XXX. – Volontieri, diss'egli: eccomi qua

a contarvi la mia strana ventura;

vi prevengo che questa vi parrà

da principio, o signori, un'impostura;

ma impostor non son io; mentir non sa

chi deposta ha la carne in sepoltura.

Era lassù, il sapete, in missione

per l'onor vostro insieme e del cordone.

XXXI. La più galante impresa io consumava,

che mai fatt'abbia alcun fratesco ingegno.

Il mio buon mulattier che bestia brava!

che pezzo d'uomo! che rival condegno!

Saldo nel suo dover già sorpassava

d'Ermafrodito i vóti oltre ogni segno,

e avea col mostro femminino anch'io

fatto, non fo per dir, l'obbligo mio.

XXXII. Pago costui del nostro alto coraggio,

Giovanna ne lasciò secondo il patto;

questa Giovanna alfin, questo selvaggio

ribelle topo è nelle branche al gatto.

Già si sfiora il famoso pulcellaggio;

si dibatte la schiva, io la dibatto,

il mulattier la tiene a pancia in su,

e il folletto ne ride che non più.

XXXIII. Ma credereste or voi quel che v'ho a dire?

L'aria si fende, e dall'empiro, a cui

non potremo, miei cari, unqua salire

(e sapete il perché) né io né vui,

oh funesto portento! ecco venire

l'orecchiuto animal che i fatti sui

disse a Balamo un quando Balamo

andò per maledire il Dio d'Abramo.

XXXIV. Terribile somaro! In dosso avea

di velluto una sella, e dai lucenti

aurei staffili dell'arcion pendea

una gran scimitarra a due taglienti:

ogni spalla una grande ala movea

con che volava e superava i vènti.

Grida Giovanna allor: – Beato Iddio,

che mi manda dal ciel l'asino mio! –

XXXV. Mi gelò quel parlar. L'asin tremendo

tosto le quattro sue ginocchia abbassa

dinanzi a Dunoè, quasi dicendo:

Monta! – ed alza la testa e il codon squassa.

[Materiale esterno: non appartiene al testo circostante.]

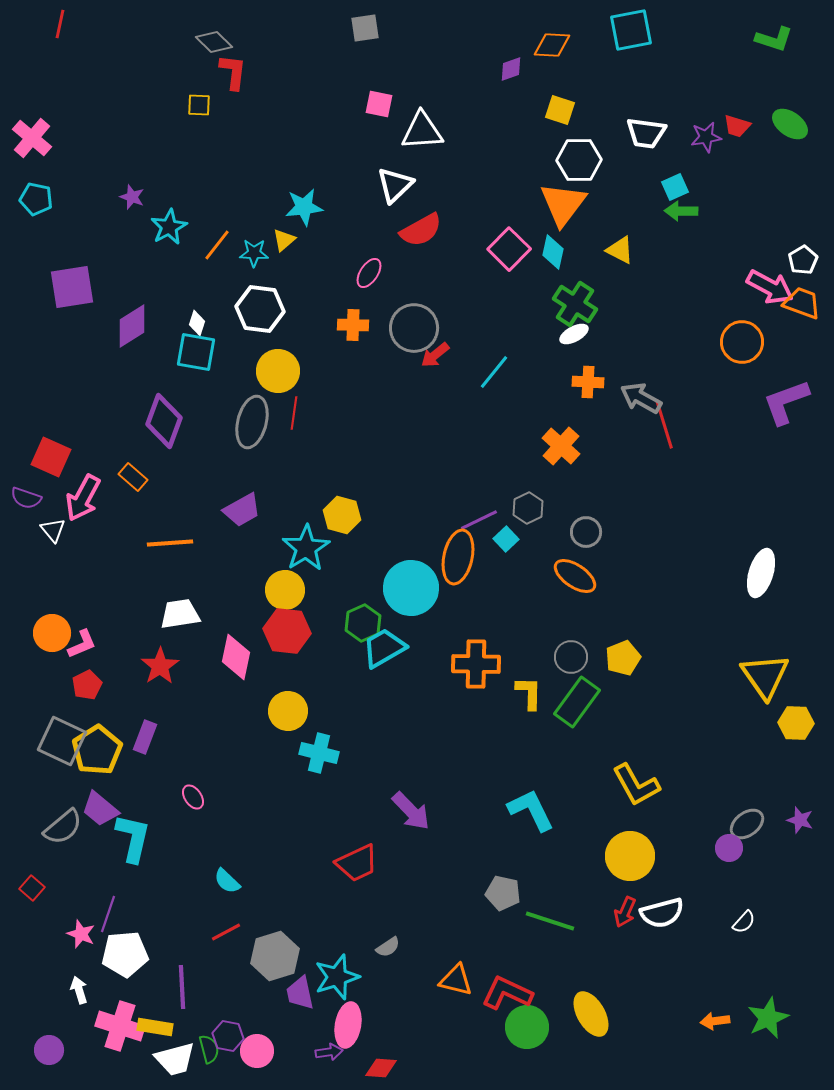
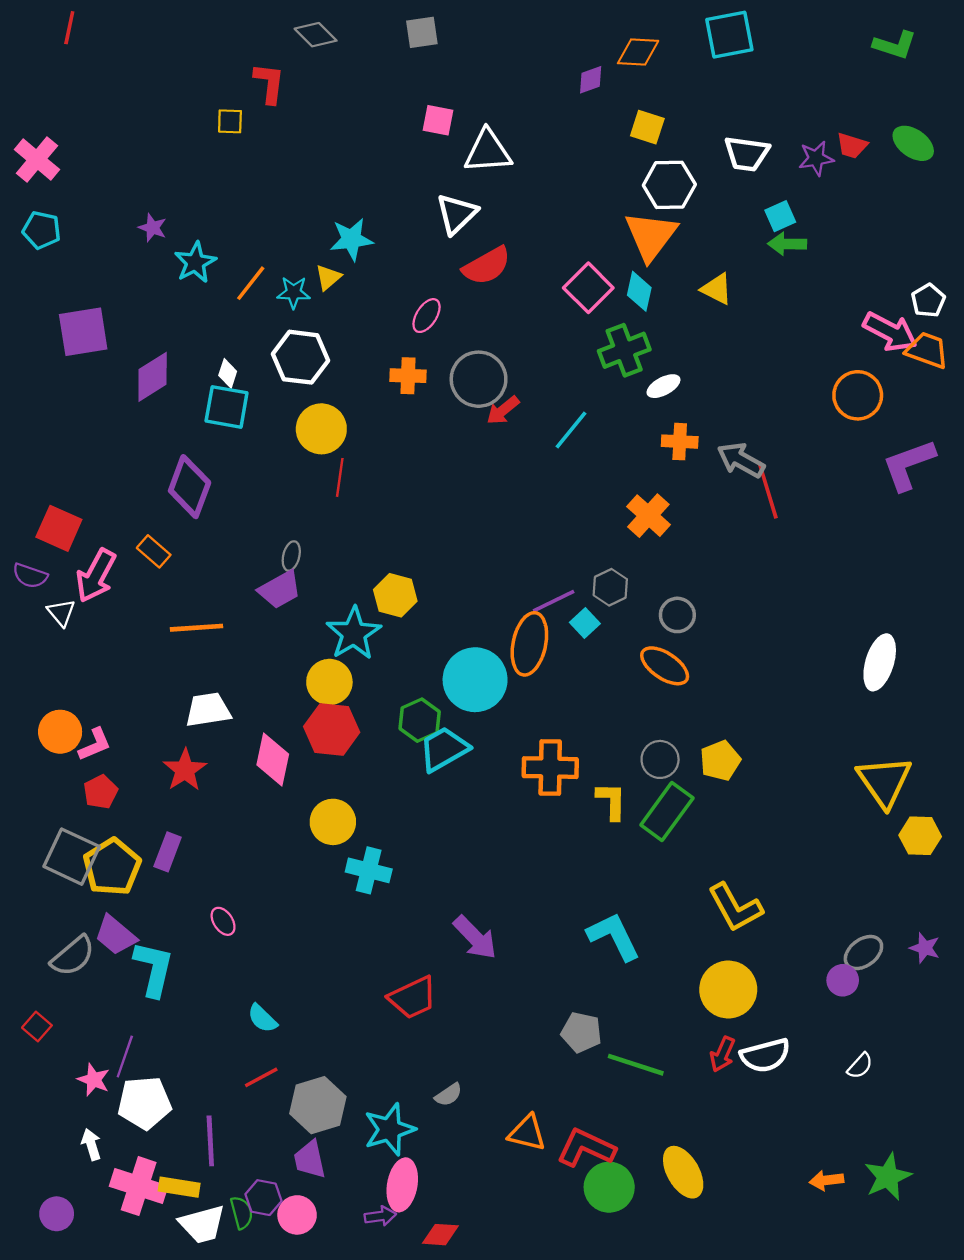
gray diamond: (214, 42) -> (316, 35), moved
green cross: (575, 304) -> (624, 350), moved, turned 36
gray ellipse: (252, 422) -> (291, 556), moved, size x0.5
purple trapezoid: (300, 993) -> (310, 1159), moved

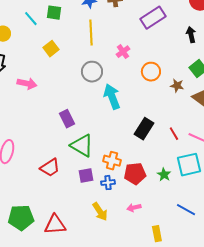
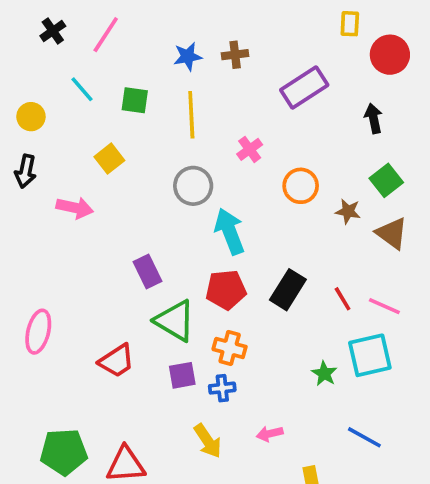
green square: (54, 13) -> (135, 100), moved
yellow square: (51, 49) -> (109, 159), moved
red pentagon: (135, 174) -> (226, 290), moved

Dunoè monta, e l'animal, prendendo

sui nostri capi il vol, passa e ripassa,

e dall'alto col ferro il cavaliero

piomba su me meschin come sparviero.

XXXVI. Caro Satana mio, quando tu festi,

se la storia è fedel, guerra al Signore,

guerra senza giudizio, e non temesti

punto de' tuoni suoi l'alto fragore,

così tu pure, o mio gran re, vedesti

l'arcangelo del ciel vendicatore

piombarti addosso e col brando pulito

tagliarti a suon di busse il pan pentito.

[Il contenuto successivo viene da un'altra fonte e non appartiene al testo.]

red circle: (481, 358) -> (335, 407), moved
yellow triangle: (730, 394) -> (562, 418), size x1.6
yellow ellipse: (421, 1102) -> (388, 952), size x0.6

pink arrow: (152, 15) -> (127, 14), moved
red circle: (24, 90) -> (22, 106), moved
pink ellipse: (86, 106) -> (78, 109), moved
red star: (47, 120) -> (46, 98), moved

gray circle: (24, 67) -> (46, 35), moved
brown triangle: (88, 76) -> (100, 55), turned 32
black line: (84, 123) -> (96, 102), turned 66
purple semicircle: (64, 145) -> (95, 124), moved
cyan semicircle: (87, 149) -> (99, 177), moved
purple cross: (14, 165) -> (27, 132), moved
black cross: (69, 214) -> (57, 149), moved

XXXVII. La mia vita a salvar dunque costretto

corsi a gl'incanti dell'usato stile;

il nero sopracciglio e il duro aspetto

tosto lasciai di francescan virile;

presi i modi, l'andar, le chiome, il petto

di fresca donzelletta: un vel sottile

come d'Aracne l'ondeggiante bava,

mostrava un sen nascente e nol mostrava.

XXXVIII. Tutta l'arte che donna usar mai sa,

tutta m'ebbi: un guardar di verginetta,

con quella natural semplicità

che sempre inganna, sempre i cuori alletta;

una cert'aria poi di voluttà

che farìa di Zenon pazza la setta:

un sasso, un orso insomma avrei conquiso,

perché scaltri eran gli atti e bello il viso.

XXXIX. Vinto infatti ne parve il paladino.

A ghermirmi la morte era già presta;

il terribile brando damaschino

l'invitto eroe già m'alza sulla testa,

già il colpo è a mezzo, e Grisbordon meschino

dicea fra sé: – Finita ecco la festa! –

quando, nel punto di darmi il mio spaccio,

mi guarda, si commove e ferma il braccio.

XL. Impietrava Medusa i riguardanti,

nel guerriero fec'io diverso effetto;

intenerito dalle man tremanti,

lasciò cader la spada il poveretto,

che, nell'alma confuso e nei sembianti,

d'amor tremava a un tempo e di rispetto.

Chi vincitor creduto non m'avrìa?

ma il peggio udite dell'istoria mia.

XLI. Il mulattier, che il bel corpo virile

a sé tratto tenea della Pulcella,

vedendomivaga e sì gentile,

di pronta si scaldò fiamma novella.

Io non credea che fosse, oimé, quel vile

capace di bramar cosa sì bella.

Incostante un villano? Eppure, o dèi,

lasciò Giovanna e mi preferse a lei.

XLII. Mi preferse a Giovanna; oh mia funesta

beltà! Ma sciolta si vid'ella a pena,

che la spada impugnò con la man presta,

a Dunoè caduta in sulla rena.

Mentre l'infido mulattier s'appresta

a farmi villania, dietro la schiena

con un colpo rovescio la superba

la testa mi tagliò come un fil d'erba.

XLIII. D'indi in poi più novelle di nessuno,

né di Giovanna, né di quel malnato

mulattier, né degli altri, che ciascuno

cento volte poss'essere impalato;

possa il cielo spedirli ad uno ad uno

per mio piacer de' diavoli al mercato. –

Così sdegnoso Grisbordon parlava,

e l'inferno dal ridere crepava.

 

 

NOTE AL CANTO QUINTO

 

Ottava XXIII, v. 8:

Gusmano, domenicano: seguace di san Domenico di Guzman.